## TASK GOAL
Filter these entries down to the lines that hold the word "crowns", and show each of them.

↓↓↓

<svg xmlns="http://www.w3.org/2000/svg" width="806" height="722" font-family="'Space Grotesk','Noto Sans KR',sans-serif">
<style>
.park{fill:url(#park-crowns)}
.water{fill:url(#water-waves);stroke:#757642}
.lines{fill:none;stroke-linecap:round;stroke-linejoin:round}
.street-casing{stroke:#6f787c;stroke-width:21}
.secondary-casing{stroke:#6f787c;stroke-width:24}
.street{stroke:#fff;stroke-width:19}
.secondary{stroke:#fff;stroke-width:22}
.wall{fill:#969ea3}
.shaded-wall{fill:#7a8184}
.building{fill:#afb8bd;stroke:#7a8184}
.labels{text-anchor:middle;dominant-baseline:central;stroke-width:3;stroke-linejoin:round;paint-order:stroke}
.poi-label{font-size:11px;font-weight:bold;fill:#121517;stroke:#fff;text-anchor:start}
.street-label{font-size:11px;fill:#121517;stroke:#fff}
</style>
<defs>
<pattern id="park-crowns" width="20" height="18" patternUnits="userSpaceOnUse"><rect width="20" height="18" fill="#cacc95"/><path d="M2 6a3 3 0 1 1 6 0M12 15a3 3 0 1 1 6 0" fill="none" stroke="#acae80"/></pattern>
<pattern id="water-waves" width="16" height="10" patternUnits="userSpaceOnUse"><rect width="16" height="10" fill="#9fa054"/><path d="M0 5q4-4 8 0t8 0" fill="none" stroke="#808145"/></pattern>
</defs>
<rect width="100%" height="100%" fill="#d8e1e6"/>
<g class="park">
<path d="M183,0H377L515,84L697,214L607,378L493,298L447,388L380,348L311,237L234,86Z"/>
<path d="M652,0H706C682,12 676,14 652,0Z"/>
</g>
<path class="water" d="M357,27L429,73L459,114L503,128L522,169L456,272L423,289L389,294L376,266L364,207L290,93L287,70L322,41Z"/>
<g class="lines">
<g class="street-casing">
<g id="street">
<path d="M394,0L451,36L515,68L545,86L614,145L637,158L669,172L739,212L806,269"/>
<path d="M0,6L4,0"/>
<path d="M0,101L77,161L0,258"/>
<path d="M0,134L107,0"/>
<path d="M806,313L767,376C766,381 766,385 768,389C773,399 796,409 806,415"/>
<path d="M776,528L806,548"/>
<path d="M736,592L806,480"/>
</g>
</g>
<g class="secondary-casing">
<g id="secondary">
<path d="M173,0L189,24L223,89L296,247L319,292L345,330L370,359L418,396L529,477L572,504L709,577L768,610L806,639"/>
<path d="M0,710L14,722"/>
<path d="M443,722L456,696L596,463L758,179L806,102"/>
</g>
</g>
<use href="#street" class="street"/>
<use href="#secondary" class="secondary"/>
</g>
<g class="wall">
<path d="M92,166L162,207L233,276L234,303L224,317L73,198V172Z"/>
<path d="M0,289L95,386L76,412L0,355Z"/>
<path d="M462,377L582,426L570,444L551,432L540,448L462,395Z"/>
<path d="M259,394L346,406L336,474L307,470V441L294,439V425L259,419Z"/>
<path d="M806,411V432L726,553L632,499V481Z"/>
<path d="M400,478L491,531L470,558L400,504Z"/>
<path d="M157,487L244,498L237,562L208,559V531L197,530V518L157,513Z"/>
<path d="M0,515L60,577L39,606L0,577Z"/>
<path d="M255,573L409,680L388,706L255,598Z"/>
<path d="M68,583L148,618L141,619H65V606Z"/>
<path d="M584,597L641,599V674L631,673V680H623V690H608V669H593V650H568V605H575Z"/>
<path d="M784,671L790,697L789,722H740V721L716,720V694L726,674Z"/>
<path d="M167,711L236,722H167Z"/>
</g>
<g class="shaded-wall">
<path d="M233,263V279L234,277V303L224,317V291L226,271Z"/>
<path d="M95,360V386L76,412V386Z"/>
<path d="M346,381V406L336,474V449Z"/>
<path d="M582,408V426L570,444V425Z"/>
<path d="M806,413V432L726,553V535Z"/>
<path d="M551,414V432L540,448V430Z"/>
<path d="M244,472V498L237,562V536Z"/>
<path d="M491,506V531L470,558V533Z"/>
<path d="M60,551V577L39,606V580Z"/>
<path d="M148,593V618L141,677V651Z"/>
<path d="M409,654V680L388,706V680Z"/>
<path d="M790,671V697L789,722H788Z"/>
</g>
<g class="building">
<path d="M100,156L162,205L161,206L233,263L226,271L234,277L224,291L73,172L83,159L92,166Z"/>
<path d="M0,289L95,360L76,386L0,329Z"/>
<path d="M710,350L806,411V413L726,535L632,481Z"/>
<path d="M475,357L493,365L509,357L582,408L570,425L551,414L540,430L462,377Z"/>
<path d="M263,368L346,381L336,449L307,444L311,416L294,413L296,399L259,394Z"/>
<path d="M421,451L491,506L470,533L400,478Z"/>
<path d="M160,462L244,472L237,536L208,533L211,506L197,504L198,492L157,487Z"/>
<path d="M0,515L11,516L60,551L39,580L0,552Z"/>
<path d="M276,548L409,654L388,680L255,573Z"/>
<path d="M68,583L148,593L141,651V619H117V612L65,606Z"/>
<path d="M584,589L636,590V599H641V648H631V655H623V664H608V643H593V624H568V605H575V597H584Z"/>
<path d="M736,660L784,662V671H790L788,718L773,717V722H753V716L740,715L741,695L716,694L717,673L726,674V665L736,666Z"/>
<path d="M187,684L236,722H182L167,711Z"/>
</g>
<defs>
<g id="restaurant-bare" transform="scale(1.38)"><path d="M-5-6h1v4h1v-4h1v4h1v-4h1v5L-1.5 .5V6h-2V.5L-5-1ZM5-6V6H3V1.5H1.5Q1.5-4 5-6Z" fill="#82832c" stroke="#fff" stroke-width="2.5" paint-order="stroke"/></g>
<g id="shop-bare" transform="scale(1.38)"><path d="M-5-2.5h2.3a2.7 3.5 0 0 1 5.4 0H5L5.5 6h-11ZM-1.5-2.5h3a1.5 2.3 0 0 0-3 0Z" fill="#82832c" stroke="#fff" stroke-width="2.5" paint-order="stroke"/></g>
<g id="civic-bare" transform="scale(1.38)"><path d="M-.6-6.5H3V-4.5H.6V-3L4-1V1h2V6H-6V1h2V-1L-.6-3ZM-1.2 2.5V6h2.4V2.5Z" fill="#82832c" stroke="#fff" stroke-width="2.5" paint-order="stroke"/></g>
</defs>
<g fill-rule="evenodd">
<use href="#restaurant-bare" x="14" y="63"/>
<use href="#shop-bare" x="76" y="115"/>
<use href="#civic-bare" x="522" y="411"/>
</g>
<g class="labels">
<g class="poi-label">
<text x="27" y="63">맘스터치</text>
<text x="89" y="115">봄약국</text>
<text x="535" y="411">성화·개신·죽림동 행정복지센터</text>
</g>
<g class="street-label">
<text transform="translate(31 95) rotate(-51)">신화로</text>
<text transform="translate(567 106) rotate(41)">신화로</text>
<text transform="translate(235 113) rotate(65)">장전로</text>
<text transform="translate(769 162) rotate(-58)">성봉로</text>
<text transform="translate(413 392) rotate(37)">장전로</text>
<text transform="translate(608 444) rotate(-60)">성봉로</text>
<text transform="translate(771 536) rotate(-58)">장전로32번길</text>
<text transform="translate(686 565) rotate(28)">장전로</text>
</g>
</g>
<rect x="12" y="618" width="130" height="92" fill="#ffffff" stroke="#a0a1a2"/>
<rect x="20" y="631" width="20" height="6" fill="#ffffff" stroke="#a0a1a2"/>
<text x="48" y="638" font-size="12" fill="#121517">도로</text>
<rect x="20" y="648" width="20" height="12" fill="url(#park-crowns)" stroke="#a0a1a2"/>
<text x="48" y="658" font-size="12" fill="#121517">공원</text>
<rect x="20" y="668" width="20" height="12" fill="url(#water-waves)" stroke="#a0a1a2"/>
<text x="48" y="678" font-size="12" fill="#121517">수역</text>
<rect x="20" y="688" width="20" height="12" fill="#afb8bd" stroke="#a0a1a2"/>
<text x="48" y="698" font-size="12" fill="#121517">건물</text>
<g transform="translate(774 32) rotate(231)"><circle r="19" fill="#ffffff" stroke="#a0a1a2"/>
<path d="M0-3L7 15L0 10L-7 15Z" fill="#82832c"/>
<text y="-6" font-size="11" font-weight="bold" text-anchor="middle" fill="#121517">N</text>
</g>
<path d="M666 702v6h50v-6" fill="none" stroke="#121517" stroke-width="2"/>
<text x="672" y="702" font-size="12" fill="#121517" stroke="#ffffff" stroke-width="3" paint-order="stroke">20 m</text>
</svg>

↑↑↑

## TASK ANSWER
.park{fill:url(#park-crowns)}
<pattern id="park-crowns" width="20" height="18" patternUnits="userSpaceOnUse"><rect width="20" height="18" fill="#cacc95"/><path d="M2 6a3 3 0 1 1 6 0M12 15a3 3 0 1 1 6 0" fill="none" stroke="#acae80"/></pattern>
<rect x="20" y="648" width="20" height="12" fill="url(#park-crowns)" stroke="#a0a1a2"/>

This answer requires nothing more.